開館30周年記念のクリアファイルの説明

 開館30周年記念クリアファイルのそれぞれの内容の説明は次の通りです。

 I・「責善会規則」

 小野路、野津田、上・下小山田村を始めとする冬村落の指導者たちは、文明開化の風潮の中で、修身斉家の儒教主義を根底にもつ修養組織をめざし、1878年(明治11)3月「責善会」を設立しました。「責善」とは、『孟子』の 「責善朋友之道也」(善を責むるは朋友の道なり)に由来します。名前の通り、会は相互批判により高めあうことを目的に、定期的に討論会を開き運営していましたが、発言権を平等に保障するなど、新たな時代に対処する豪農らによる学習結社の先駆けといえます。親子以上の年代差を乗り越えて27名の会員が結集した「責善会」は、その後の自由民権運動へと引き継がれていきます。

Ⅱ・「融貫社規則」(案)                                                           

   北海道官有物払下げ事件を契機に、明治14年の政変が起き、自由民権運動の気運が盛り上がっていた10月、初めての全国的な政党自由党が結成されます。ほぼ期を同じくして、石阪昌孝らは原町田において政治結社の「融貫社」を発足させるべく、奔走していました。1881年(明治14)8月に作成された規則案の「緒言」では、人民の「自由幸福」「自由権利」 が雄弁に語られています。この規則案は11月3日の検討会を経て改訂され、第一条には「我国立憲政体ノ基礎ヲ確立スル」目的を掲げています。社員は約150名と報道されていますが、民権思想の学習と普及のため演説討論会を開催し、また新聞発行が目指されています。「融貫社」は翌年の「集会条例」改正により解散し、学術講究の「融貫社講学会」に改編し、社員たちは直接中央の自由党に入党していきます。 

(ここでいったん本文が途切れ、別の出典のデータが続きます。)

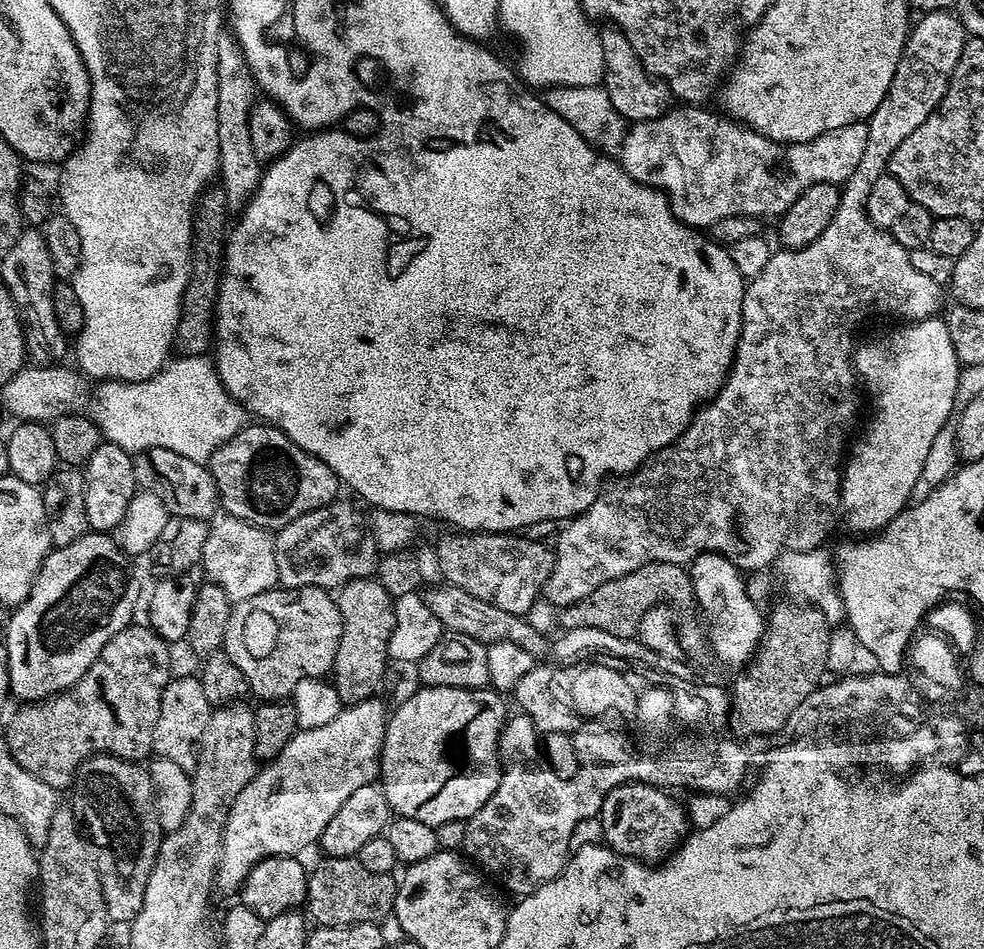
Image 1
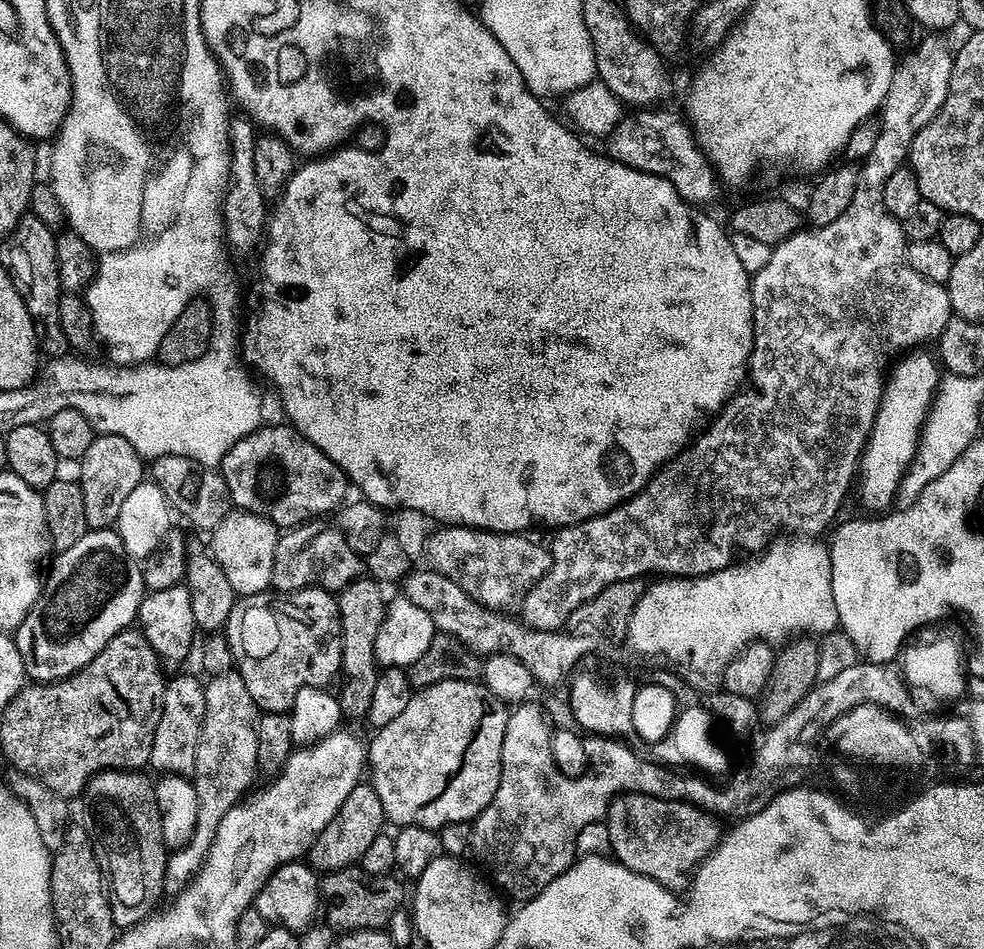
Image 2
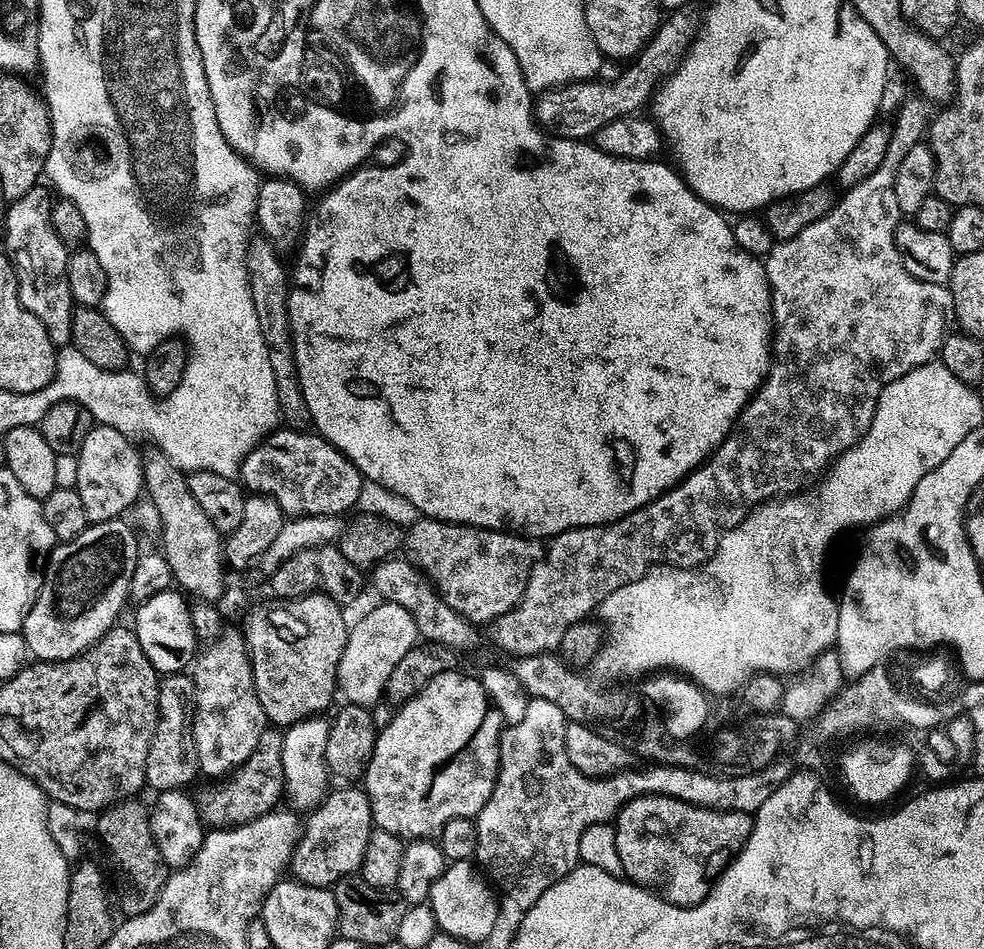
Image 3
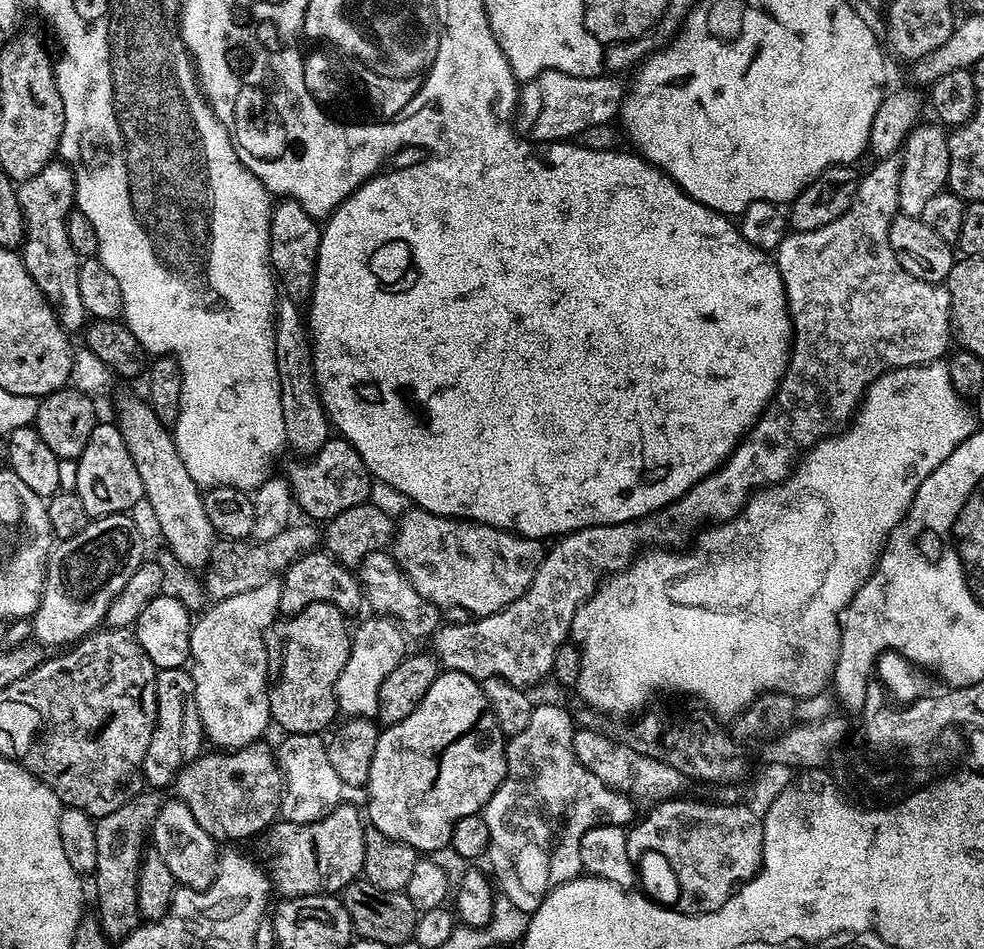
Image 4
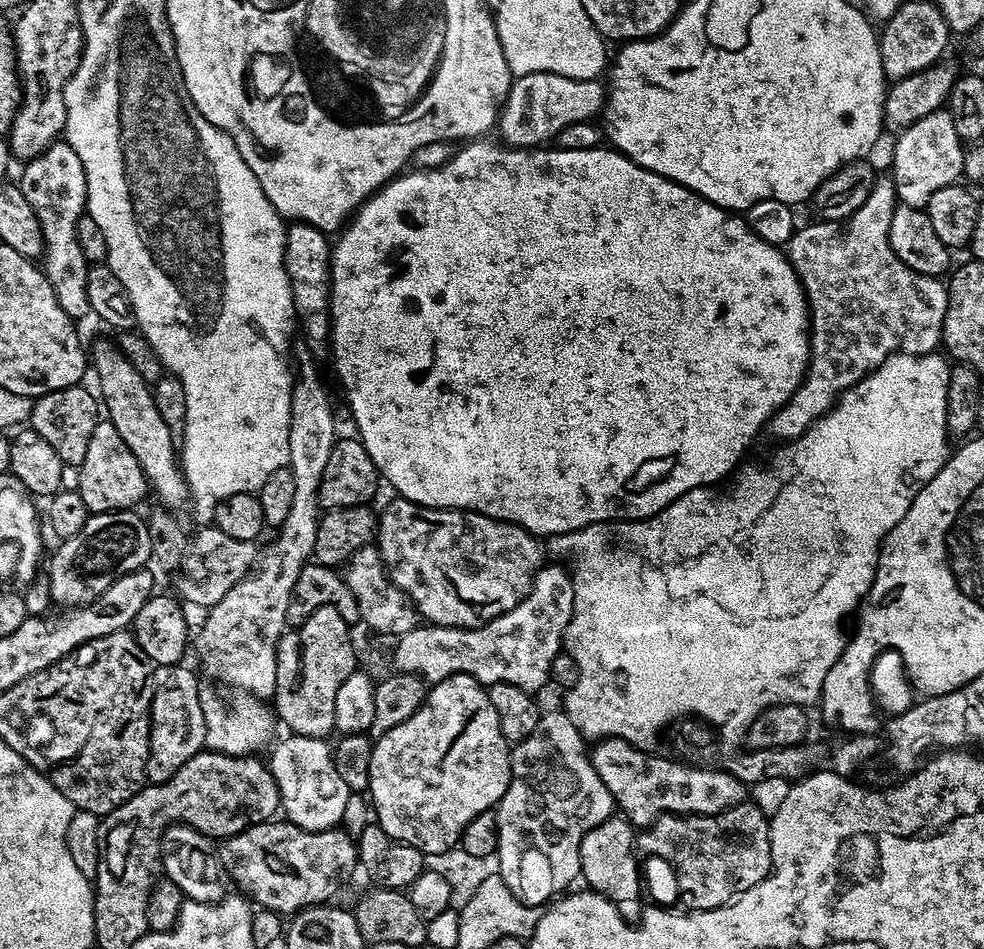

Ⅲ・「申合規則並ニ維持法決議案」                                              

   1881年(明治14)に就任した松方正義大歳卿のデフレ政策により、明治10年代後半になると物価が急落します。1883年(明治16)から85年にかけての農村不況下で、養蚕経営や生活維持のため負債の年賦返済と利子の減免を要求する負債農民の騒擾事件が、関東地方を中心に頻発しました。神奈川県下では、自由党員が仲裁活動に奔走するなどして問題の解決が図られますが、不調に終わります。84年11月以降、県下の負債農民たちは、武相7郡150ヵ村にまたがる統一組織を作り、それまでの債主への個別交渉から戦術転換して、郡長・県庁への嘆願・交渉へと運動を進めていきます。その転機となったのが高座郡の相模原で開いた 「年賦党員ノ臨時総会」で、「申合規則並ニ維持法決議案」を作成して統一的な指導部を形成しています。彼らは、実カ行使は抑制しつつも、組織的な団結力を背景にして負債条件の緩和を求めてゆきます。なお、相模原市の青柳寺境内には、「武相困民党発祥之碑」が建立されています。